— Task brief —
Your answer should hold all lines of the entries that include the word "Лампы".

(Page images and extracted text)
------------
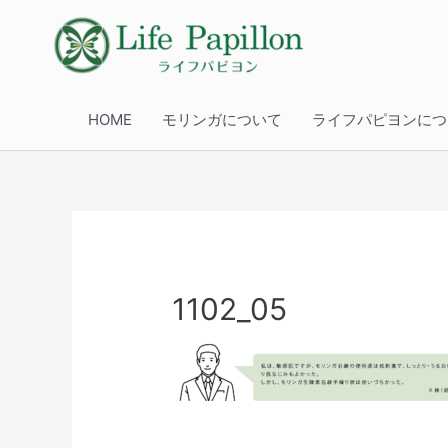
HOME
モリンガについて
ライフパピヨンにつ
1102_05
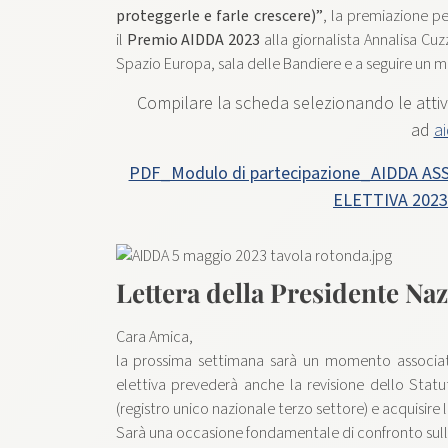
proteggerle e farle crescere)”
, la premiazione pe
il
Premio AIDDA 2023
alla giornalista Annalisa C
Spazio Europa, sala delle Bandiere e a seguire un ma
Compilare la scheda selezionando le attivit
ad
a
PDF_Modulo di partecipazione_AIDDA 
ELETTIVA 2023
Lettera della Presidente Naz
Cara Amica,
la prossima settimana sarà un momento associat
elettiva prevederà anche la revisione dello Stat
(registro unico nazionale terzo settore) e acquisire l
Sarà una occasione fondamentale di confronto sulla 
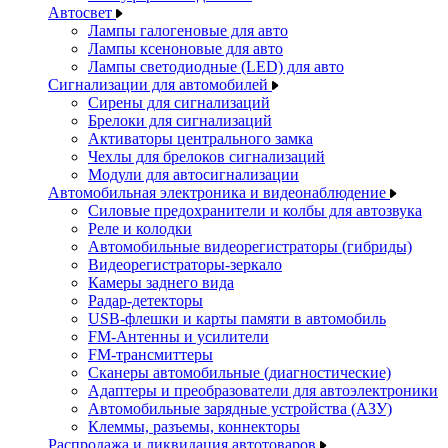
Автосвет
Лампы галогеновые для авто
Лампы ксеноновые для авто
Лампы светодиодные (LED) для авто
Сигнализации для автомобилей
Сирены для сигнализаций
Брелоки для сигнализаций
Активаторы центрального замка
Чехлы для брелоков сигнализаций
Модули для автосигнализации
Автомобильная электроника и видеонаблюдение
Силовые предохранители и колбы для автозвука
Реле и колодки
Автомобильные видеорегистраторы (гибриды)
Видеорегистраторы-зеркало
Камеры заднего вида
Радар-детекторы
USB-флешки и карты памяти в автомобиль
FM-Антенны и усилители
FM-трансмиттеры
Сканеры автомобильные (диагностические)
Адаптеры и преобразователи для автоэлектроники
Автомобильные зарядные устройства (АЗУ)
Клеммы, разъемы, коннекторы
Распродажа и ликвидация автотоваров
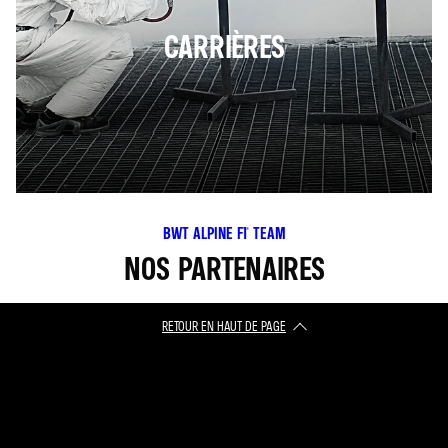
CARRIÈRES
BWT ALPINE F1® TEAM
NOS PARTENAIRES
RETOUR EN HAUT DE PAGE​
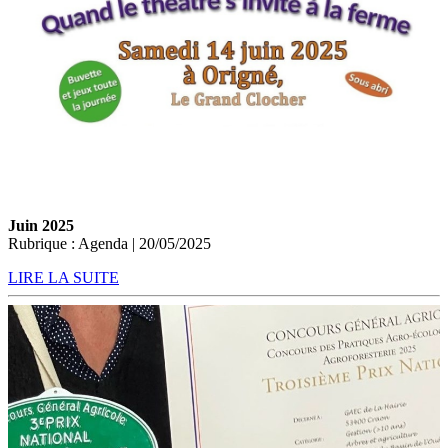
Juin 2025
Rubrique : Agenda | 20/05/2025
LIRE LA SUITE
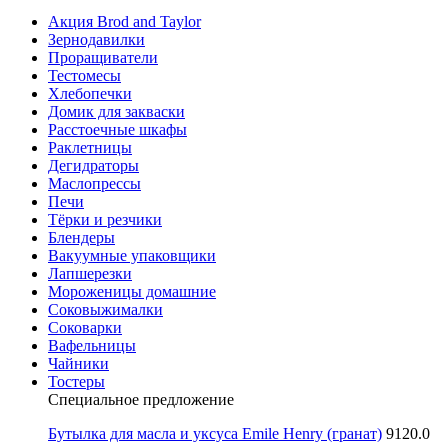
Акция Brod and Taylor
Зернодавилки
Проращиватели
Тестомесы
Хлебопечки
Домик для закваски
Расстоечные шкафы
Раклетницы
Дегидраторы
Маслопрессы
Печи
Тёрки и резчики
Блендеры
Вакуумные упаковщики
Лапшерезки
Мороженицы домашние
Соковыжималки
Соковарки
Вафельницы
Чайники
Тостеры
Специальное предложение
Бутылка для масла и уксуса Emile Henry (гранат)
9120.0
------------
— Exercise solution —
Лампы галогеновые для авто
Лампы ксеноновые для авто
Лампы светодиодные (LED) для авто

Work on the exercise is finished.